Dieser gerichtliche Schutz ist notwendig, weil der Gesetzgeber säumig ist. Praktiken, wie sie in den vergangenen Jahren eingerissen sind, hätten längst per Gesetz verboten werden müssen. Seit den Lidl-Bahn-Telekom-Skandalen vor etwa fünf Jahren weiß die Öffentlichkeit, wovor der Datenschutz schützen muss; aber der Gesetzgeber hat nichts getan: Der Datenschutz muss davor schützen, dass Angestellte auf dem Klo und in den Umkleidekabinen ihrer Firma von Videokameras gefilmt werden. Der Datenschutz muss davor schützen, dass die Chefs den Telefon- und Telekommunikationsverkehr ihrer Angestellten umfassend und systematisch abhören, kontrollieren und auswerten lassen. Der Datenschutz muss davor schützen, dass Personalchefs Dossiers über die Macken und Krankheiten ihrer Beschäftigten anlegen.

Aber nichts davon findet man bis heute im Datenschutzgesetz. Dieses Gesetz stammt von 1977; das ist, wenn es um Informationen geht, die Altsteinzeit. Eine Transformation ins 21. Jahrhundert hat das Gesetz nie erfahren; die Novellierung von 2009 war unzureichend. Der Arbeitnehmerdatenschutz ist daher bisher eine Sache der Gerichte geblieben.

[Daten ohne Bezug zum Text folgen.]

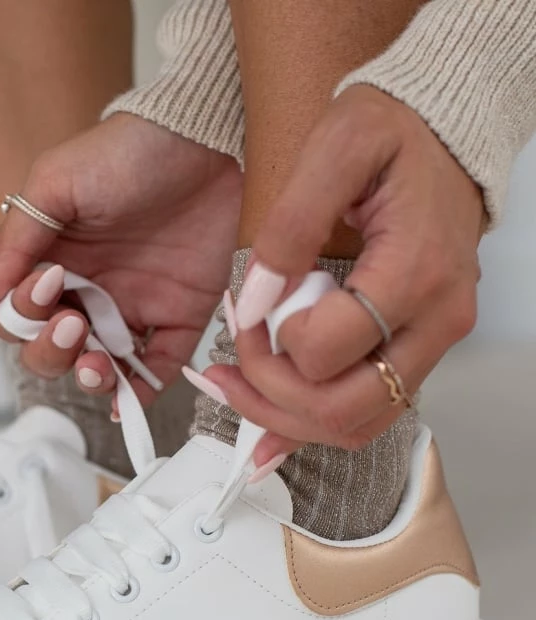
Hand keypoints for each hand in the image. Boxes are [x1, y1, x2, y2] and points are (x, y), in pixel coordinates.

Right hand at [0, 114, 241, 405]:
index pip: (17, 317)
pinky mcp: (178, 318)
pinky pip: (156, 369)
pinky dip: (141, 391)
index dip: (22, 317)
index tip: (46, 286)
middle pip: (51, 351)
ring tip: (98, 366)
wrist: (206, 141)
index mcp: (50, 262)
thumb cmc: (127, 152)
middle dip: (53, 352)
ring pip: (99, 367)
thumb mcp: (56, 184)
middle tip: (73, 325)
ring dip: (91, 378)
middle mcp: (87, 292)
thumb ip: (17, 241)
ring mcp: (132, 309)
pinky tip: (128, 398)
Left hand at [198, 86, 484, 465]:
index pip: (325, 353)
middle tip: (231, 361)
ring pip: (355, 425)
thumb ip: (292, 224)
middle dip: (270, 395)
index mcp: (414, 272)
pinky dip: (313, 423)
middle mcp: (435, 322)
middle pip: (342, 408)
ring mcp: (432, 344)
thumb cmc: (397, 133)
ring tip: (236, 386)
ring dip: (286, 419)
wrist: (448, 135)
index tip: (248, 310)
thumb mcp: (338, 145)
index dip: (269, 345)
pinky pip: (366, 414)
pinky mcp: (417, 353)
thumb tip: (257, 299)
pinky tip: (268, 421)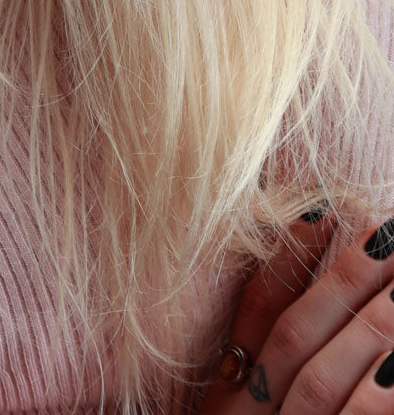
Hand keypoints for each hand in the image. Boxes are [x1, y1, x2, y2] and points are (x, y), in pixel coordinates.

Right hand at [200, 212, 393, 414]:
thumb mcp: (252, 408)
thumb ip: (274, 365)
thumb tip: (324, 292)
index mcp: (226, 398)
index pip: (254, 311)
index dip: (288, 257)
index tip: (322, 208)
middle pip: (291, 338)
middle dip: (342, 282)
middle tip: (385, 231)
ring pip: (320, 380)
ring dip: (367, 326)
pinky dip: (377, 394)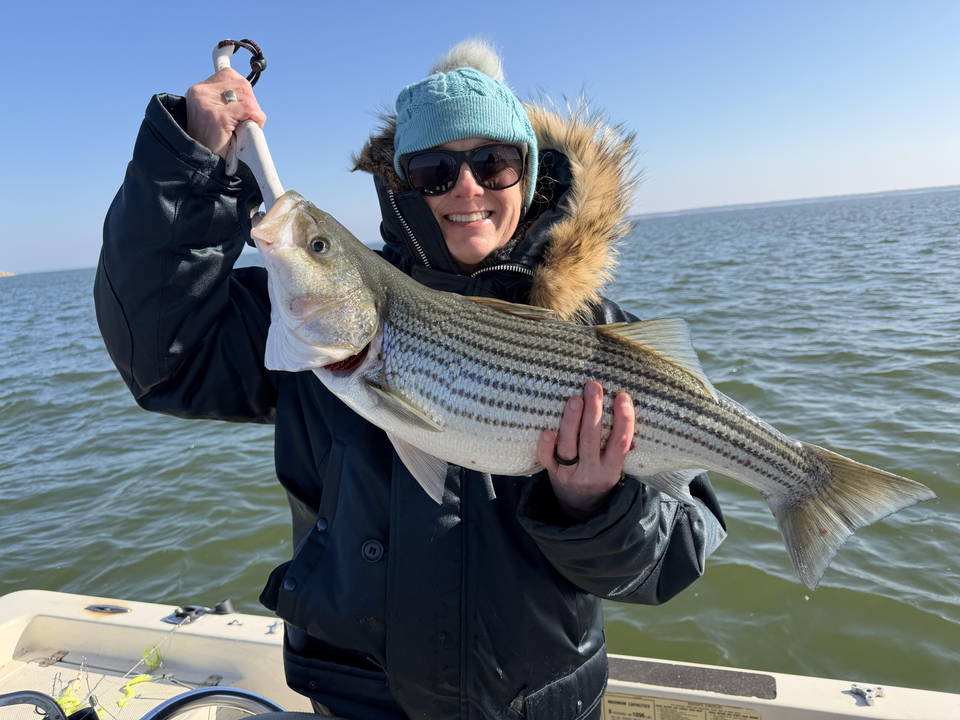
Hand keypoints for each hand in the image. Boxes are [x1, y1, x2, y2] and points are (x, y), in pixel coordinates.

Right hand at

Die Sensibilität der Öffentlichkeit für den Datenschutz ist in den vergangenen Jahren gewachsen; die Sensibilität des Gesetzgebers leider noch nicht. Der Datenschutz ist aber nicht ein Klimbim der 68-er, er ist Bürgerschutz im Informationszeitalter. Er schützt nicht einfach nur Daten, er schützt Bürger, auch an ihrem Arbeitsplatz. Und er muss den Arbeitsbürger auch davor schützen, dass ihm das Misstrauen seines Arbeitgebers noch bis vor die Haustür nachschleicht.

Stichproben: ja; allgemeine Rasterfahndung: nein

Gewiss: Bisweilen gibt es Grund zum Misstrauen. Aber Überwachungsmaßnahmen ohne konkrete Anhaltspunkte sind und bleiben unzulässig. Stichproben bei Mails und Telefonverbindungen am Arbeitsplatz kann es geben, eine allgemeine Rasterfahndung nicht. Der Gesetzgeber muss kein allgemeines Video-Verbot in Betrieben verhängen; aber er muss klar regeln, wo und wann in Betrieben gefilmt werden darf und wo nicht. Und eine planmäßig angelegte Beobachtung der eigenen Arbeitnehmer im öffentlichen Raum ist allenfalls dann zulässig, wenn der Untersuchungsgegenstand einen konkreten Anfangsverdacht für eine Straftat betrifft. Aber auch dann gilt: Ein Arbeitgeber ist kein Staatsanwalt und auch nicht dessen Hilfsbeamter; er hat keine Sonderrechte.

Die rigorose Selbstverständlichkeit, mit der der Staat bei der Verbrechensbekämpfung den Lauschangriff, die Videoüberwachung und die Computerkontrolle eingeführt hat, darf nicht auch noch im privaten Bereich Schule machen. Ein Arbeitsverhältnis ist ein Arbeitsverhältnis, kein besonderes Gewaltverhältnis. Es kann nicht sein, dass der Verzicht auf Datenschutz quasi der Preis ist für einen Arbeitsplatz.